- EXTRACT PROVIDED

= Beginning of Section =

Untangling the World’s Right-Wing Reactionary Web

How an international network of far-right politicos, media figures and foundations are building a new, global coalition—one that is undermining democracies around the world

Untangling the World’s Right-Wing Reactionary Web

“The bad guys are winning,” declared the neoconservative journalist Anne Applebaum in a glossy essay for The Atlantic in late 2021. Applebaum, a one-time Cold Warrior, has been using the arrival of the MAGA movement and the British exit from the European Union as an excuse to defend a decaying status quo. She is among the litany of Western pundits who have spent much of the past eight years equating the unpopularity of centrist, market-first politics with the end of liberalism as we know it. 

“If America removes the promotion of democracy from its foreign policy, if America ceases to interest itself in the fate of other democracies and democratic movements, then autocracies will quickly take our place as sources of influence, funding, and ideas,” Applebaum warned in her Atlantic cover story.

= End of Section =

- INFORMATION
= Beginning of Section =

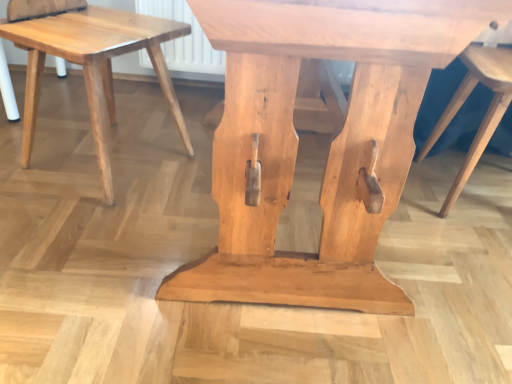
What do you see at coordinates (93, 65) in the screenshot?
I see `natural wood stool at lower left, arranged as the first stool when viewed from the left` at bounding box center [93, 65].

The width and height of the screenshot is (512, 384). Find the location of `natural wood stool at lower left, the 2th stool positioned from the right`. natural wood stool at lower left, the 2th stool positioned from the right is located at coordinates (93, 65).

Measure the distance between natural wood stool at center, acting as the 2th stool starting from the left, and camera.

natural wood stool at center, acting as the 2th stool starting from the left, and camera are 3.56 feet apart.

What do you see at coordinates (486, 113) in the screenshot? I see `natural wood stool at center, the 1th stool in the right-to-left sequence` at bounding box center [486, 113].

You are a GUI agent. You are given a task and a screenshot of the screen. Output one action in this format:
    pyautogui.click(x=<x>, y=<y>)
    Task: Click on the natural wood stool at center, acting as the 2th stool starting from the left
    This screenshot has width=512, height=384.
    Given the screenshot: What is the action you would take?
    pyautogui.click(x=486, y=113)

This screenshot has width=512, height=384. I want to click on natural wood stool at lower left, arranged as the first stool when viewed from the left, so click(93, 65).

Can you confirm if natural wood stool at center, acting as the 2th stool starting from the left, is positioned to the right of natural wood stool at lower left, the 2th stool positioned from the right?

Yes.

In the image, is natural wood stool at center, acting as the 2th stool starting from the left, positioned in front of or behind natural wood stool at lower left, arranged as the first stool when viewed from the left?

Visually, natural wood stool at center, acting as the 2th stool starting from the left, is located behind natural wood stool at lower left, arranged as the first stool when viewed from the left.

Is point (487, 68) in front of point (83, 40)?

No, it is not.

From the image's perspective, is natural wood stool at center, the 1th stool in the right-to-left sequence, located above or below natural wood stool at lower left, arranged as the first stool when viewed from the left?

natural wood stool at center, the 1th stool in the right-to-left sequence, is situated lower than natural wood stool at lower left, arranged as the first stool when viewed from the left, in the image.

From a real-world perspective, is natural wood stool at center, the 1th stool in the right-to-left sequence, under natural wood stool at lower left, arranged as the first stool when viewed from the left?

No.

Which of these two, natural wood stool at center, the 1th stool in the right-to-left sequence, or natural wood stool at lower left, arranged as the first stool when viewed from the left, is wider?

natural wood stool at lower left, arranged as the first stool when viewed from the left, is wider.

Considering the sizes of objects natural wood stool at center, the 1th stool in the right-to-left sequence, and natural wood stool at lower left, the 2th stool positioned from the right, in the image provided, who is shorter, natural wood stool at center, the 1th stool in the right-to-left sequence, or natural wood stool at lower left, the 2th stool positioned from the right,?

natural wood stool at lower left, the 2th stool positioned from the right.

Considering the relative sizes of natural wood stool at center, acting as the 2th stool starting from the left, and natural wood stool at lower left, arranged as the first stool when viewed from the left, in the image provided, is natural wood stool at center, acting as the 2th stool starting from the left, bigger than natural wood stool at lower left, arranged as the first stool when viewed from the left,?

Yes.

Is natural wood stool at center, the 1th stool in the right-to-left sequence, completely or partially outside of natural wood stool at lower left, the 2th stool positioned from the right?

Yes, natural wood stool at center, the 1th stool in the right-to-left sequence, is not within natural wood stool at lower left, the 2th stool positioned from the right.

Would you consider natural wood stool at center, the 1th stool in the right-to-left sequence, to be distant from natural wood stool at lower left, the 2th stool positioned from the right?

No, natural wood stool at center, the 1th stool in the right-to-left sequence, is not far from natural wood stool at lower left, the 2th stool positioned from the right.

Could you tell me if natural wood stool at center, the 1th stool in the right-to-left sequence, is turned towards natural wood stool at lower left, the 2th stool positioned from the right?

No, natural wood stool at center, the 1th stool in the right-to-left sequence, is not turned towards natural wood stool at lower left, the 2th stool positioned from the right.

Can you tell me how much natural wood stool at center, acting as the 2th stool starting from the left, and natural wood stool at lower left, arranged as the first stool when viewed from the left, differ in facing direction?

The angle between the facing direction of natural wood stool at center, acting as the 2th stool starting from the left, and the facing direction of natural wood stool at lower left, arranged as the first stool when viewed from the left, is 59.5 degrees.

The height and width of the screenshot is (384, 512). Identify the location of stool located in front of the natural wood stool at center, the 1th stool in the right-to-left sequence. (93, 65).

Does natural wood stool at lower left, arranged as the first stool when viewed from the left, appear on the left side of natural wood stool at center, acting as the 2th stool starting from the left?

Indeed, natural wood stool at lower left, arranged as the first stool when viewed from the left, is positioned on the left side of natural wood stool at center, acting as the 2th stool starting from the left.

Is natural wood stool at lower left, the 2th stool positioned from the right, behind natural wood stool at center, the 1th stool in the right-to-left sequence?

That is False.

Is point (108, 80) closer to viewer compared to point (464, 183)?

No, (108, 80) is further to viewer.

From the image's perspective, is natural wood stool at lower left, the 2th stool positioned from the right, above or below natural wood stool at center, the 1th stool in the right-to-left sequence?

From the image's perspective, natural wood stool at lower left, the 2th stool positioned from the right, appears above natural wood stool at center, the 1th stool in the right-to-left sequence.

From a real-world perspective, is natural wood stool at lower left, the 2th stool positioned from the right, physically located above or below natural wood stool at center, the 1th stool in the right-to-left sequence?

Clearly, from a real-world perspective, natural wood stool at lower left, the 2th stool positioned from the right, is below natural wood stool at center, the 1th stool in the right-to-left sequence.

Looking at their sizes, would you say natural wood stool at lower left, arranged as the first stool when viewed from the left, is wider or thinner than natural wood stool at center, acting as the 2th stool starting from the left?

In the image, natural wood stool at lower left, arranged as the first stool when viewed from the left, appears to be wider than natural wood stool at center, acting as the 2th stool starting from the left.

From their relative heights in the image, would you say natural wood stool at lower left, arranged as the first stool when viewed from the left, is taller or shorter than natural wood stool at center, the 1th stool in the right-to-left sequence?

In the image, natural wood stool at lower left, arranged as the first stool when viewed from the left, appears to be shorter than natural wood stool at center, the 1th stool in the right-to-left sequence.

Does natural wood stool at lower left, arranged as the first stool when viewed from the left, have a smaller size compared to natural wood stool at center, the 1th stool in the right-to-left sequence?

Indeed, natural wood stool at lower left, arranged as the first stool when viewed from the left, has a smaller size compared to natural wood stool at center, the 1th stool in the right-to-left sequence.

Would you say natural wood stool at lower left, arranged as the first stool when viewed from the left, is inside or outside natural wood stool at center, acting as the 2th stool starting from the left?

The correct answer is: outside.

Is natural wood stool at lower left, arranged as the first stool when viewed from the left, next to natural wood stool at center, the 1th stool in the right-to-left sequence, and touching it?

natural wood stool at lower left, arranged as the first stool when viewed from the left, and natural wood stool at center, the 1th stool in the right-to-left sequence, are not in contact.

Is natural wood stool at lower left, arranged as the first stool when viewed from the left, positioned with its back to natural wood stool at center, the 1th stool in the right-to-left sequence?

That's not correct — natural wood stool at lower left, arranged as the first stool when viewed from the left, is not looking away from natural wood stool at center, the 1th stool in the right-to-left sequence.

At what (x,y) coordinates should I click in order to perform the action: click on stool above the natural wood stool at center, the 1th stool in the right-to-left sequence (from the image's perspective). Please return your answer as a coordinate pair (x, y). Image resolution: width=512 pixels, height=384 pixels. Looking at the image, I should click on (93, 65).

Find the location of `stool on the left side of natural wood stool at center, the 1th stool in the right-to-left sequence`. stool on the left side of natural wood stool at center, the 1th stool in the right-to-left sequence is located at coordinates (93, 65).

At what (x,y) coordinates should I click in order to perform the action: click on stool that is below the natural wood stool at lower left, arranged as the first stool when viewed from the left (from the image's perspective). Please return your answer as a coordinate pair (x, y). The width and height of the screenshot is (512, 384). Looking at the image, I should click on (486, 113).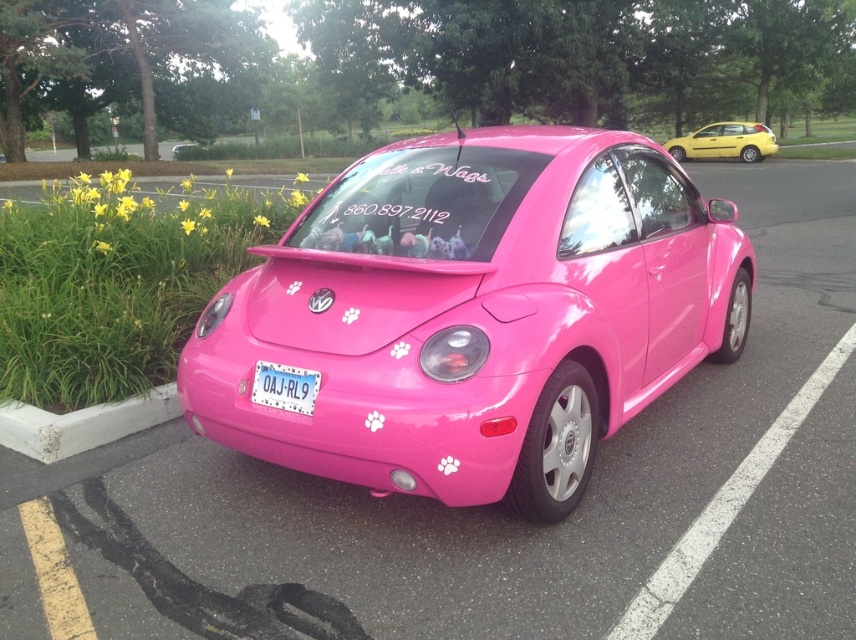
Can you confirm if concrete at lower left is positioned to the left of pink plastic license plate at center?

Indeed, concrete at lower left is positioned on the left side of pink plastic license plate at center.

Does concrete at lower left appear under pink plastic license plate at center?

Yes, concrete at lower left is below pink plastic license plate at center.

Does point (33, 444) lie behind point (311, 390)?

Yes, it is behind point (311, 390).

This screenshot has width=856, height=640. In order to click on concrete at lower left in this screenshot , I will do `click(82, 422)`.

Which of these two, concrete at lower left or yellow matte hatchback at upper right, stands taller?

With more height is yellow matte hatchback at upper right.

Can you confirm if concrete at lower left is smaller than yellow matte hatchback at upper right?

Indeed, concrete at lower left has a smaller size compared to yellow matte hatchback at upper right.

Between point (144, 424) and point (724, 154), which one is positioned in front?

Point (144, 424) is in front.

You are a GUI agent. You are given a task and a screenshot of the screen. Output one action in this format:
    pyautogui.click(x=<x>, y=<y>)
    Task: Click on the concrete at lower left
    The height and width of the screenshot is (640, 856).
    Given the screenshot: What is the action you would take?
    pyautogui.click(x=82, y=422)

I want to click on yellow matte hatchback at upper right, so click(x=724, y=141).

This screenshot has width=856, height=640. Describe the element at coordinates (724, 141) in the screenshot. I see `yellow matte hatchback at upper right` at that location.

Where is `yellow matte hatchback at upper right`? This screenshot has width=856, height=640. yellow matte hatchback at upper right is located at coordinates (724, 141).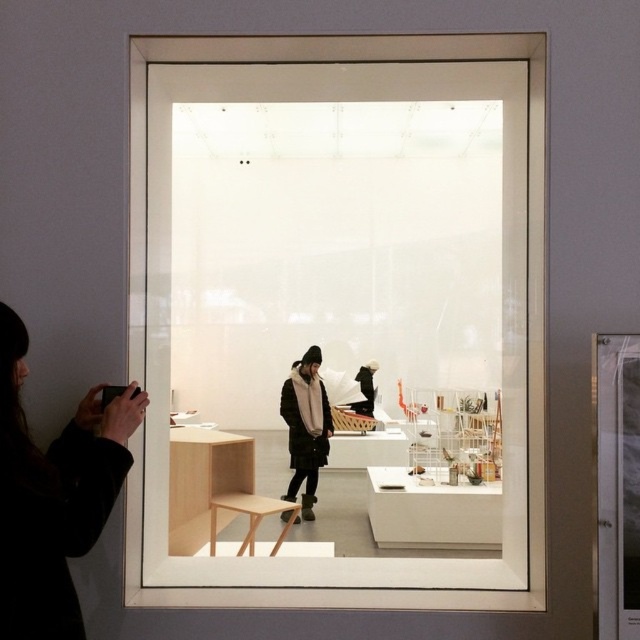
Between light wood bench at center and black fabric at left, which one has more height?

light wood bench at center

Is point (291, 84) positioned in front of point (8, 573)?

No, (291, 84) is further to viewer.

What are the coordinates of `light wood bench at center` in the screenshot? It's located at (500, 301).

Is black woolen coat at center smaller than light brown wooden stool at center?

Yes, black woolen coat at center is smaller than light brown wooden stool at center.

The width and height of the screenshot is (640, 640). What do you see at coordinates (305, 426) in the screenshot?
I see `black woolen coat at center` at bounding box center [305, 426].

Where is `black woolen coat at center`? This screenshot has height=640, width=640. black woolen coat at center is located at coordinates (305, 426).

Does black fabric at left have a greater width compared to black woolen coat at center?

Yes.

Between point (67, 520) and point (282, 497), which one is positioned in front?

Point (67, 520) is in front.

The image size is (640, 640). I want to click on black fabric at left, so click(x=52, y=493).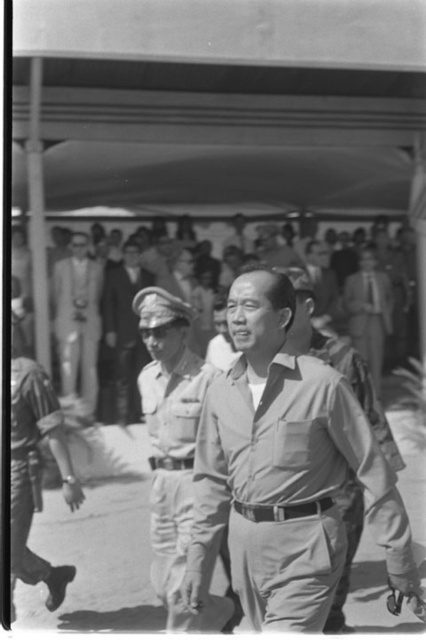
You are a photographer standing at the camera position. You want to take a closeup shot of the light beige uniform at center. Can you estimate how far you need to move forward to get a closer shot?

The light beige uniform at center is 8.97 meters from the camera. To get a closer shot, you would need to move forward approximately 8.97 meters towards it.

You are a photographer at the event and need to capture a photo of both the matte khaki pants at center and the light brown leather jacket at lower left. Based on their positions, which object is closer to the camera?

The light brown leather jacket at lower left is closer to the camera than the matte khaki pants at center because objects at lower positions in a photo are typically closer to the viewer.

You are a photographer at the event and want to capture a clear photo of the light beige uniform at center without the light gray uniform at center blocking it. What should you do?

Move the camera upwards to position the light beige uniform at center above the light gray uniform at center, as the light beige uniform at center is already positioned over the light gray uniform at center.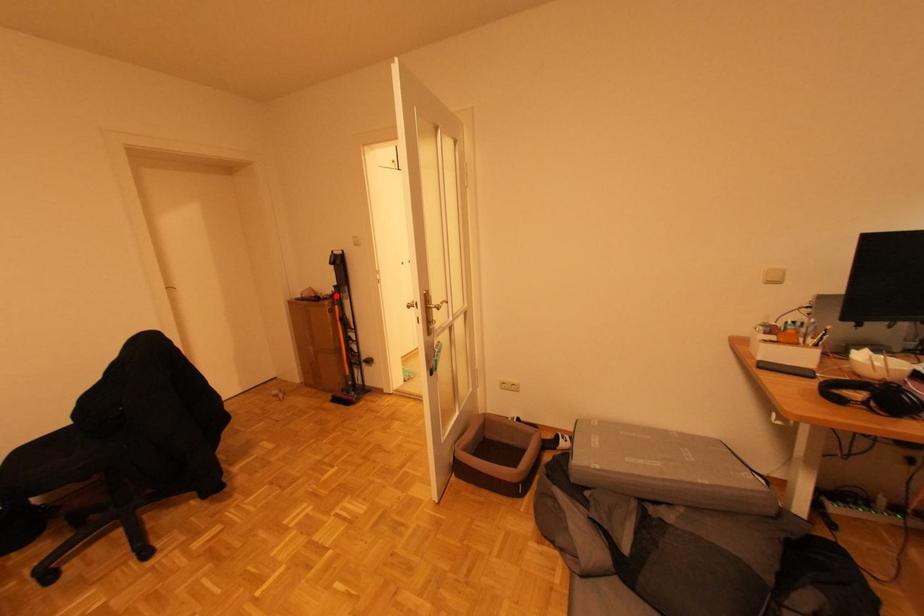
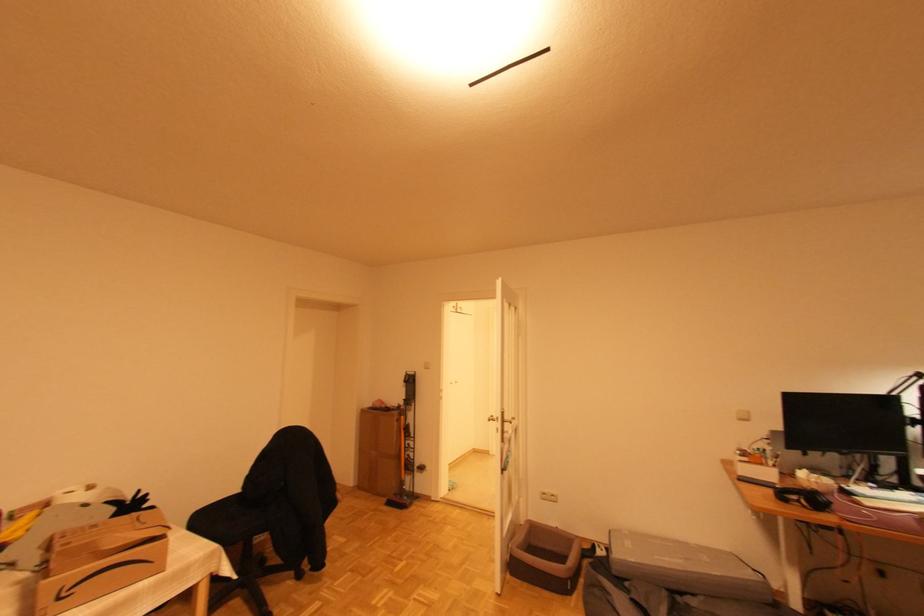
Question: I am providing you with two images of the same scene from different viewpoints. A red point is shown in image1. For the corresponding object point in image2, is it positioned nearer or farther from the camera?

Choices:
 (A) Nearer
 (B) Farther

Answer: (B)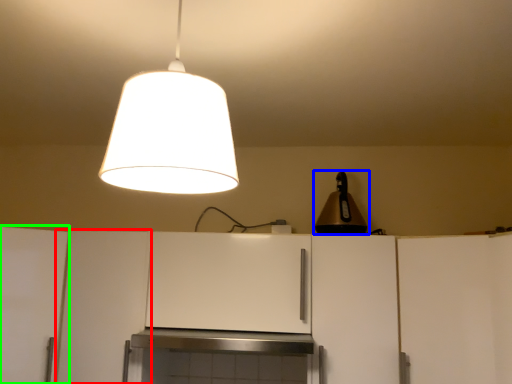
Question: Which is nearer to the cabinetry (highlighted by a red box)? lamp (highlighted by a blue box) or cabinetry (highlighted by a green box).

Choices:
 (A) lamp
 (B) cabinetry

Answer: (B)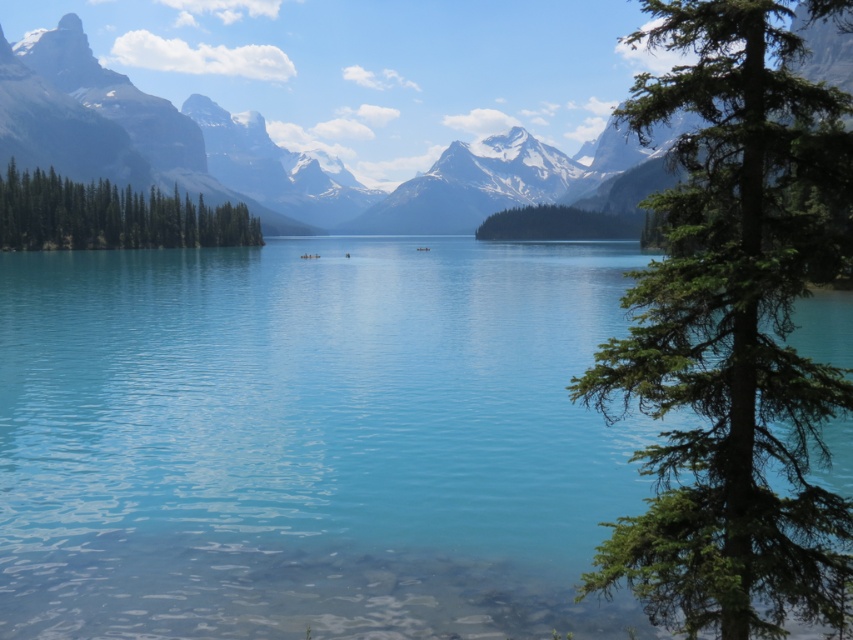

= End of Section =

- EXERCISES
[a] Summarize the article on the right-wing reactionary web in two sentences.
[b] According to the article on the right-wing reactionary web, in which publication did Anne Applebaum's essay appear?
[c] Transcribe the stretch of the article on the right-wing reactionary web from "How an international" through "we know it.".
The entries aren't needed for this work.

- RESPONSES IN ORDER
[a] The article describes an international network of far-right politicos, media figures and foundations building a global coalition that is undermining democracies around the world. It cites Anne Applebaum's late-2021 Atlantic essay, which declared that "the bad guys are winning" and warned that autocracies would become sources of influence, funding, and ideas if America stopped promoting democracy, and it places her among Western pundits who equate the unpopularity of centrist, market-first politics with the end of liberalism.

[b] The Atlantic.

[c]
How an international network of far-right politicos, media figures and foundations are building a new, global coalition—one that is undermining democracies around the world

Untangling the World’s Right-Wing Reactionary Web

“The bad guys are winning,” declared the neoconservative journalist Anne Applebaum in a glossy essay for The Atlantic in late 2021. Applebaum, a one-time Cold Warrior, has been using the arrival of the MAGA movement and the British exit from the European Union as an excuse to defend a decaying status quo. She is among the litany of Western pundits who have spent much of the past eight years equating the unpopularity of centrist, market-first politics with the end of liberalism as we know it.